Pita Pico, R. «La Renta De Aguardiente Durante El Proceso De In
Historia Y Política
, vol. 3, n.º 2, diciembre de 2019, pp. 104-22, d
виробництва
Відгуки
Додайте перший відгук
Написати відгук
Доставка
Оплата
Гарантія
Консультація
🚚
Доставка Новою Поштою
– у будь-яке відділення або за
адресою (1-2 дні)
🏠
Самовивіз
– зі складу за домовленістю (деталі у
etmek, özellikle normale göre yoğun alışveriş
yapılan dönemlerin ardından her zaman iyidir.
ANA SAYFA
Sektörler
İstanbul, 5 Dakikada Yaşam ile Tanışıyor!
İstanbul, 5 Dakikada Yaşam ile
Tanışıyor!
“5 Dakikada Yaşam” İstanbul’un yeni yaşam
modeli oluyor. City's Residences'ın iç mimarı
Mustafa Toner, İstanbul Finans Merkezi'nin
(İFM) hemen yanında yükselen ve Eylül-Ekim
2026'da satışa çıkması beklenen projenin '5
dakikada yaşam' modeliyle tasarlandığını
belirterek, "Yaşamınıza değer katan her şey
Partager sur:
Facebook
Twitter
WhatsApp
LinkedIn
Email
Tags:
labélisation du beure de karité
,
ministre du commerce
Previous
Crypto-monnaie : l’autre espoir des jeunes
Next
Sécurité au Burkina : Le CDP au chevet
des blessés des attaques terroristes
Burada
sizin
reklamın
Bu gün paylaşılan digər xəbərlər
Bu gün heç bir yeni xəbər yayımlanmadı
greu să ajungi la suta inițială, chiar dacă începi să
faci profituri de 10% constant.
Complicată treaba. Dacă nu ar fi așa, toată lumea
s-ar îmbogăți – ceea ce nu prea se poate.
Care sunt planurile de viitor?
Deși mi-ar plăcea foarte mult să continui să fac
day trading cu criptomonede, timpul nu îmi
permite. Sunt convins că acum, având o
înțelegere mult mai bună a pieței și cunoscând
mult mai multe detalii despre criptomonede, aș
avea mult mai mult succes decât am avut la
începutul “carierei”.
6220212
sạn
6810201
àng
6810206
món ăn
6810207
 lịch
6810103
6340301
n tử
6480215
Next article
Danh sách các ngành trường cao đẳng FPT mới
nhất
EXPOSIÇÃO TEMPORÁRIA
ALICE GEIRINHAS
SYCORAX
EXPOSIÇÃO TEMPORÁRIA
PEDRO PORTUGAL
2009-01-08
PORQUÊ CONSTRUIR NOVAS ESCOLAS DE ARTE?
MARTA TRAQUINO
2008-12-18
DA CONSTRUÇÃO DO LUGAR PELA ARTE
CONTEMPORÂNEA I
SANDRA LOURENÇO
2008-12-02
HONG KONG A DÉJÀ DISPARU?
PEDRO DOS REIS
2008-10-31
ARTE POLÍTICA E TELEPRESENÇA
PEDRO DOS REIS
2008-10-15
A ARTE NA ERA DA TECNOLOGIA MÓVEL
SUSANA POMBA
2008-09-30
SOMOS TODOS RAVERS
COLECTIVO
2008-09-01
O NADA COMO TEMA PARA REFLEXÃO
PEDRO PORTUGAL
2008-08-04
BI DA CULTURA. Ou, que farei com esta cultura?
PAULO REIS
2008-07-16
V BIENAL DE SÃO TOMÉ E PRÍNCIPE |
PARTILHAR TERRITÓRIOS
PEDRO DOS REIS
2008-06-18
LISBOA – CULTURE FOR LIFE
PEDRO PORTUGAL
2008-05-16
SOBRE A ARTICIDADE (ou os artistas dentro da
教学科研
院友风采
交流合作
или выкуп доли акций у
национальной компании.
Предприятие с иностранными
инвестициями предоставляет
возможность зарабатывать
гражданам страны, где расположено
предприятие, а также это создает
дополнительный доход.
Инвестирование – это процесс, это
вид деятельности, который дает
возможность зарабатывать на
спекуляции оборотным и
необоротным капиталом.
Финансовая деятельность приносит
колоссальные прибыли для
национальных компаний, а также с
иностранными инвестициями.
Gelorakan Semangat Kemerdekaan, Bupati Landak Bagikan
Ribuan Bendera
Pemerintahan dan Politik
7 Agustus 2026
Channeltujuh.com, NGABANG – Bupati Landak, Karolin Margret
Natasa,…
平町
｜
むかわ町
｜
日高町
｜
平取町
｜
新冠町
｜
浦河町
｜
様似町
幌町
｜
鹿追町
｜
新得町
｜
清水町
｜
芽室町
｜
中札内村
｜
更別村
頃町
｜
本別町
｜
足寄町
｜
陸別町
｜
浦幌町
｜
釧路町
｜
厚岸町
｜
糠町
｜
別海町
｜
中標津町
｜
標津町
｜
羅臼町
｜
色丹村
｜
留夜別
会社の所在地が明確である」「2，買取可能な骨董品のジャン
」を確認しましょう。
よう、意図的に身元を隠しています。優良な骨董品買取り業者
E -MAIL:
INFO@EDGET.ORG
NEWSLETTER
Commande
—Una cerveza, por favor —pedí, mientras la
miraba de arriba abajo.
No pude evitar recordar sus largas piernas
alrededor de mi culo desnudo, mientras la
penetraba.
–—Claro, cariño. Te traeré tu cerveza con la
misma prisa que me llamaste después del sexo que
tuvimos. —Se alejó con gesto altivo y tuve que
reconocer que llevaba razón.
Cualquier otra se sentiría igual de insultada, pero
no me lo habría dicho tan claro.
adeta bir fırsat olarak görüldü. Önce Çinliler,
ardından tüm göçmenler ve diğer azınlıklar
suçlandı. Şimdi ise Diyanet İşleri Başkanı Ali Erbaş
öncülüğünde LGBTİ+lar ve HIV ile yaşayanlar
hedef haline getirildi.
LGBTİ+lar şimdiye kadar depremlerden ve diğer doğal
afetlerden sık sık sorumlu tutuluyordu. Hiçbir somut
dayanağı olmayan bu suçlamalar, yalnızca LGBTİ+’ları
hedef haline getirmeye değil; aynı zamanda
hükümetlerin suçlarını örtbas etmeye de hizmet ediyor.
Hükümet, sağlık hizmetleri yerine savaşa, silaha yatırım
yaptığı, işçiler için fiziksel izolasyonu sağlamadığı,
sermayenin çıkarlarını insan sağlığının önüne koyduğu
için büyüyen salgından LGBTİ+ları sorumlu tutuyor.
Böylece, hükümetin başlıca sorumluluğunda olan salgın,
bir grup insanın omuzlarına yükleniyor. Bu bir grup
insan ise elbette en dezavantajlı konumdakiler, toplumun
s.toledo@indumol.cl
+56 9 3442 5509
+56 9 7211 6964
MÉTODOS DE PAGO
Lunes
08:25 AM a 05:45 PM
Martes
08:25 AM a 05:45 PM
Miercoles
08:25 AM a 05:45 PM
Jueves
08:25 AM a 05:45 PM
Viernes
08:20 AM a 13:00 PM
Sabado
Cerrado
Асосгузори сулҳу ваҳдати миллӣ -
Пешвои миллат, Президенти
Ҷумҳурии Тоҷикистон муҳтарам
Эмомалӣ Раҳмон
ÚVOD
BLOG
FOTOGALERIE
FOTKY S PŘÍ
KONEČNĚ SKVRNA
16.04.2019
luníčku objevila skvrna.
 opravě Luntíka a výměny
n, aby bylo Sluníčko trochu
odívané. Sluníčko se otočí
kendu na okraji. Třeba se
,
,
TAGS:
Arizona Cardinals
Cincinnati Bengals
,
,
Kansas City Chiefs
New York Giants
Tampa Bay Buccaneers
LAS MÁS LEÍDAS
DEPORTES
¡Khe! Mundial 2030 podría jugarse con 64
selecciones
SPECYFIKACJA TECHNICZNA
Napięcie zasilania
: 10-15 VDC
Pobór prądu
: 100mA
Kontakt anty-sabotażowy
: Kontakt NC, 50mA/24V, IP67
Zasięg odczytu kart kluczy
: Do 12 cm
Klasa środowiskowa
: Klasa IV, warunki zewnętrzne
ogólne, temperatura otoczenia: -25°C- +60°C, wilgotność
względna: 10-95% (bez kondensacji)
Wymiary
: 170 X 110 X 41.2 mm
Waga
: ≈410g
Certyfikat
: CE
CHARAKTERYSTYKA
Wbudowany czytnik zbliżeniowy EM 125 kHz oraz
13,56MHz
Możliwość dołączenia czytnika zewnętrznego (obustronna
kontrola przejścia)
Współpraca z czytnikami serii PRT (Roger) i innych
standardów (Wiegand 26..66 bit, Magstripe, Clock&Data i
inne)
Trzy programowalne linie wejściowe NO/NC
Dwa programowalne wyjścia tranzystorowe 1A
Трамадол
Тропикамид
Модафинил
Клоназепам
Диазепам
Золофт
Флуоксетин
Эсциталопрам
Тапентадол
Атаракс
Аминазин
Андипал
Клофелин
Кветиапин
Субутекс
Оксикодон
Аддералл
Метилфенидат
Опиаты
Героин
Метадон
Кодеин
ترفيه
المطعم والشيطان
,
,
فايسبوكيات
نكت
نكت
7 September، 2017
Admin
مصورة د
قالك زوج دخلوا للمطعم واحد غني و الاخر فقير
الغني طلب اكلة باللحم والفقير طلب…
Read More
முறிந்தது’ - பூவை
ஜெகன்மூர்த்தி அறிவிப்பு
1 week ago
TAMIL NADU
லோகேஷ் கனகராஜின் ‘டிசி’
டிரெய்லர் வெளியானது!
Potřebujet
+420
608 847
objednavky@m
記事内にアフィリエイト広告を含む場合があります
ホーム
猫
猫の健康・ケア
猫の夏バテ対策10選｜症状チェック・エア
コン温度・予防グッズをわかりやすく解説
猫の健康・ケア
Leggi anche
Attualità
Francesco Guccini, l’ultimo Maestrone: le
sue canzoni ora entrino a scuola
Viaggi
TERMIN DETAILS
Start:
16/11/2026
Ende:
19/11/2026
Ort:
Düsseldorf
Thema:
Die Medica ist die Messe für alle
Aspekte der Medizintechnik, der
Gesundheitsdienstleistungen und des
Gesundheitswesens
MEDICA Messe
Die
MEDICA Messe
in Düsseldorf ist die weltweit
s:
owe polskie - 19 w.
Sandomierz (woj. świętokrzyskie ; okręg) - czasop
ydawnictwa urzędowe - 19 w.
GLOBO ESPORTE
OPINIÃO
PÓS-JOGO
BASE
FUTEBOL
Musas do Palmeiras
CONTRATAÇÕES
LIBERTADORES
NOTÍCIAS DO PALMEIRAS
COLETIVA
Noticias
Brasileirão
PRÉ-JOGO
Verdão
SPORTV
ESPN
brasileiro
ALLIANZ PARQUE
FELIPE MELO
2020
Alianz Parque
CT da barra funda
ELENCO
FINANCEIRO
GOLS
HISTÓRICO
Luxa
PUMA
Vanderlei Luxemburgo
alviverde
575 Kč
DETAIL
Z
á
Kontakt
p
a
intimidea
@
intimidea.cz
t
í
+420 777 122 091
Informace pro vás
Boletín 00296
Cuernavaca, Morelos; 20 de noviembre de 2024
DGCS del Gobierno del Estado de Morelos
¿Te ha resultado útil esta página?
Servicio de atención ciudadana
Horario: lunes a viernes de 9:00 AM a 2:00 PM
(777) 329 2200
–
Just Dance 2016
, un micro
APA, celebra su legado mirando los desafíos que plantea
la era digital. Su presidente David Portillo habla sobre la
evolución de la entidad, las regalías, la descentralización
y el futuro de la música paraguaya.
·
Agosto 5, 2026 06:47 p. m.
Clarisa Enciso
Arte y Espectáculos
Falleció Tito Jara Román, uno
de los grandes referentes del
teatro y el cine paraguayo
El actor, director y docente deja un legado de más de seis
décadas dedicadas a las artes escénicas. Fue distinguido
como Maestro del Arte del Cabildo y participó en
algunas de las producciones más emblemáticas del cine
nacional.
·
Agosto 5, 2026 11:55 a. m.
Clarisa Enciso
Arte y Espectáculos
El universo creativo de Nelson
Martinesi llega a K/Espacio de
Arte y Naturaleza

§ Exercise aim:
Set down exactly the lines that begin the records and continue through the line bearing "katan her şey"; include both ends.

§ Answer to the problem:
Pita Pico, R. «La Renta De Aguardiente Durante El Proceso De In
Historia Y Política
, vol. 3, n.º 2, diciembre de 2019, pp. 104-22, d
виробництва
Відгуки
Додайте перший відгук
Написати відгук
Доставка
Оплата
Гарантія
Консультація
🚚
Доставка Новою Поштою
– у будь-яке відділення або за
адресою (1-2 дні)
🏠
Самовивіз
– зі складу за домовленістю (деталі у
etmek, özellikle normale göre yoğun alışveriş
yapılan dönemlerin ardından her zaman iyidir.
ANA SAYFA
Sektörler
İstanbul, 5 Dakikada Yaşam ile Tanışıyor!
İstanbul, 5 Dakikada Yaşam ile
Tanışıyor!
“5 Dakikada Yaşam” İstanbul’un yeni yaşam
modeli oluyor. City's Residences'ın iç mimarı
Mustafa Toner, İstanbul Finans Merkezi'nin
(İFM) hemen yanında yükselen ve Eylül-Ekim
2026'da satışa çıkması beklenen projenin '5
dakikada yaşam' modeliyle tasarlandığını
belirterek, "Yaşamınıza değer katan her şey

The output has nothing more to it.